Transparent & Shielded DEX with Maya Protocol

Just one query from me @hanh , will the time line of this grant be affected as your grant has been approved for at least milestone 1 of the coin weighted voting/air drop grant.

Also vice versa will the other grant time line get blown out if this is approved?

Otherwise i love it, this is a critical service for zec


THORChain is again thinking to add Privacy coins like ZEC and XMR

@zkcroc It shouldn’t have a big impact. The first milestone is mostly doc writing and discussions.

@silentZcollector They have been considering doing that several times over the past few years.


It doesn’t work like that for THORChain.

No, it’s just one man asking random X accounts. I’m willing to bet 5 $ZEC that Thorchain will not integrate $ZEC until the end of this year.

He’s the Thorchain tech lead but the poll is not binding or anything.

1 Like

Thank. you for the detailed explanation!

Could you expand this a little bit? What are the mitigations that can be performed from Wallet UI?

Could wallets provide an arbitrary return address that is not the original sender? That’s how works currently for shielded ZEC.

1 Like

Yes a custom refund address is possible, but keep in mind you need to include this in the OP_RETURN. Which isn’t a problem on most chains, except for Bitcoin and Zcash itself because of the 80 bytes OP_RETURN limit. If this limit can be increased by Zcash itself, then sure no problem.

However does it make sense? You do a shielded tx and you still enter your ZEC address in the memo (either the z-address or the taddr). So you would still reveal one of your wallets.

Is this your way of communicating this grant is dropping support for sending to shielded addresses (and potentially also receiving from them)?

If so, I’ll have to reiterate a necessity to deprecate t addrs is shielded infrastructure, ready to go. This would continue to fail to provide that infrastructure when Zcash did not have its exchange status recently change (which would have made this grant urgent) and has limited funding (questioning if it wouldn’t be optimal to fund shielded infrastructure instead).

Receiving to t addrs also has significant metadata side channels compared to receiving to z the “wallet UI” phrase ignores while shifting the burden to them.

I don’t personally support this for the reasons above, again if so. Apologies if I misunderstood your update.

If this will still support z2 MP and MP 2z, with manually specified return addresses, I do likely support it :slight_smile: My remaining concerns would be cost (prior noted) and potentially timeline.
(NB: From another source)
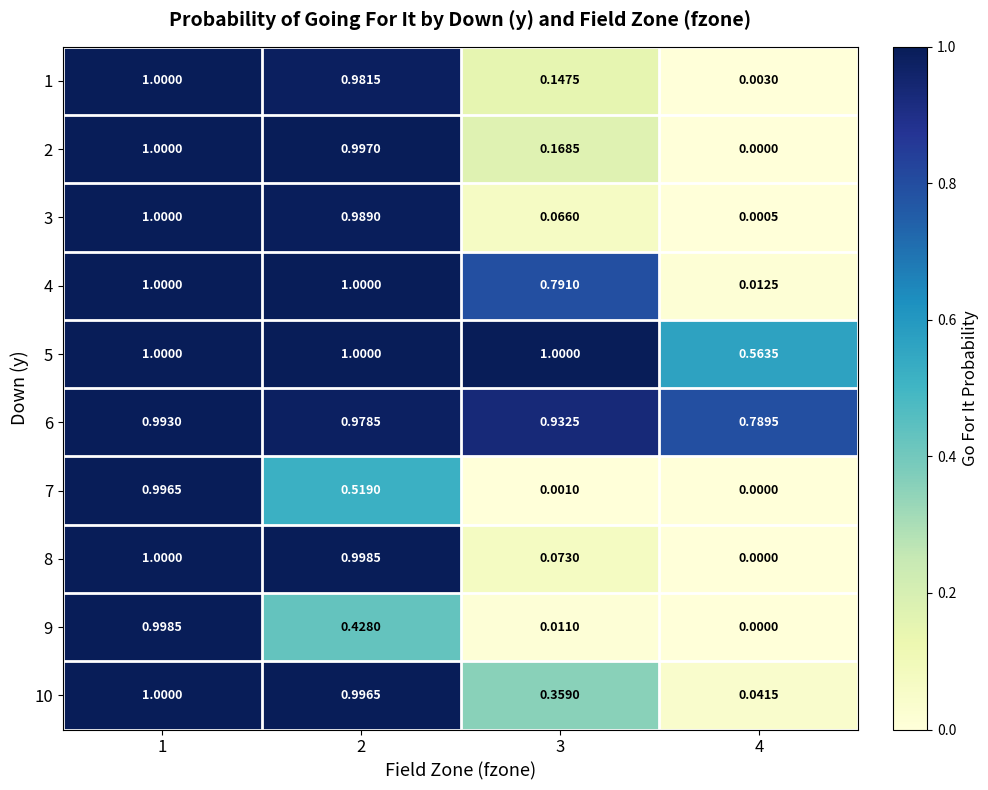

Is the value of 1 at 3 greater than the value of 5 at 3?

No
EDIT: See below question following up on MP 2z before taking the above ‘endorsement’ into account, please.

1 Like

This, with the caveat that manually specified returned address, is not officially supported yet (I think, I lost the link to the gitlab issue @GiMa). In this case, it would either be z2mp at the user’s risk or only t2mp.
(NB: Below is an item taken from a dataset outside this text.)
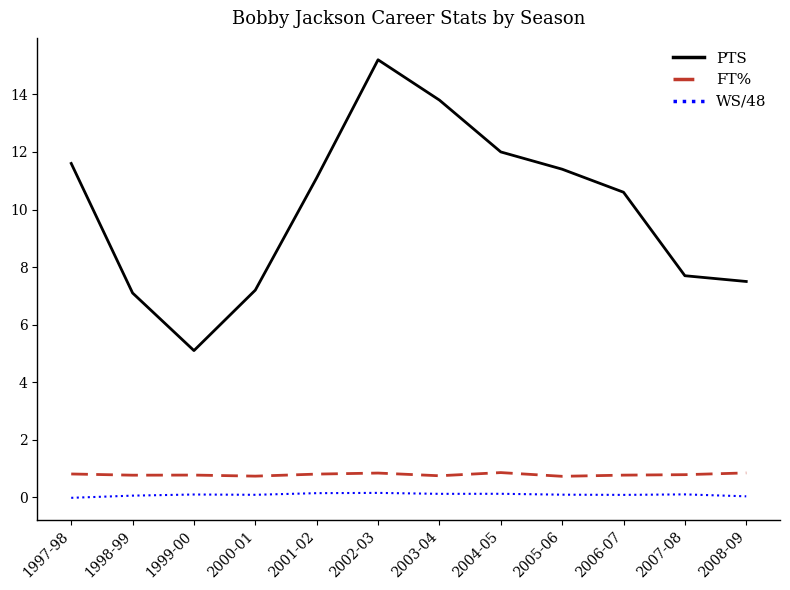

Count the number of data series in this chart.

3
Edit: On behalf of @Gima because of his new user limits

z2 MP is possible with custom refund address (keep in mind the 80 bytes limit). TC has added this for EVM’s only, we can add it for all chains. PR issue


To clarify, how do you plan to support MP 2z?

The outgoing view key alone is not inherently valid as it’s not enforced by the circuit and accordingly can be set to any arbitrary value regardless of the actual outputs created.

1 Like

The mp2z tx comes from mp. The Bifrosts will have access to the vault ovk and must use it.
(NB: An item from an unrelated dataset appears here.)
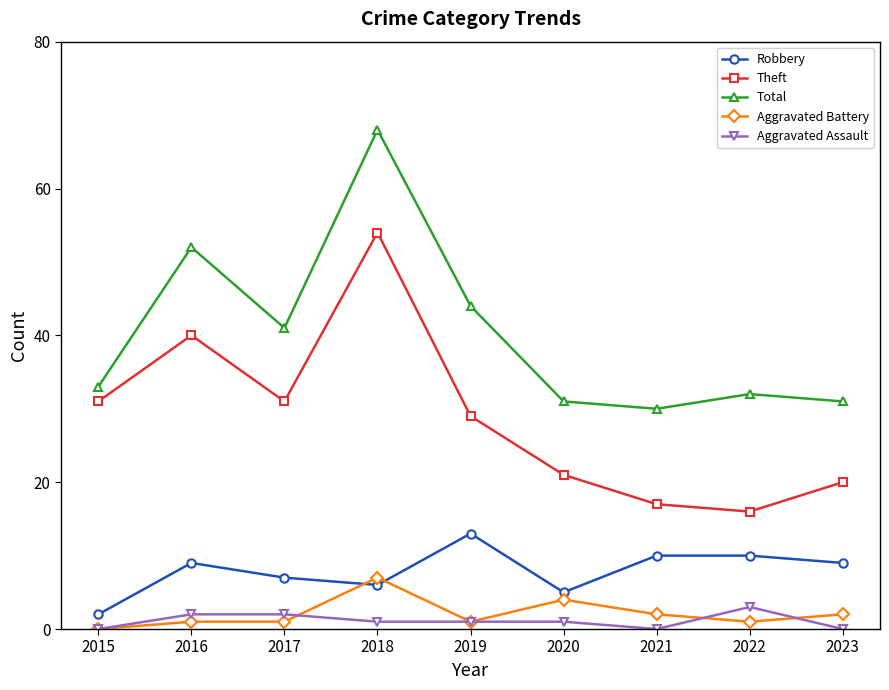

What is the difference between the highest and lowest values at 2020?

30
… except the OVK-encrypted data isn’t verified in circuit. A malicious validator set can send to their own address, yet insert into the OVK that they sent to the claimed address. Is there an additional mechanism to verify it being proposed?

I don’t think they can do that. The ovk allows the validator to recover the shared encryption key and decrypt the note. So they can’t send to another address.

Thank you for the citing the process there. I was referring to how the Cout is sender-malleable. That isn’t an issue per the above.


Revealing your shielded address won’t reveal your transactions, so that is not a problem. Revealing a one-use t-addr also doesn’t pose a problem, as long as the ZEC enters the shielded pool eventually.

1 Like

Awesome to see you guys here active on the forums! It’s unfortunate how THORChain played out but I think it’s for the best we go in your direction.

Getting Zcash integrated on a dex with streaming swaps should be a top priority… let’s get this done :handshake:



@mayaprotocol do you have a public repo that we can see any current code or is it all private?

maya node code? Maya Protocol / MAYANode · GitLab


How long is an integration such as this expected to take? Are we looking at end of this year or next year before this becomes a reality?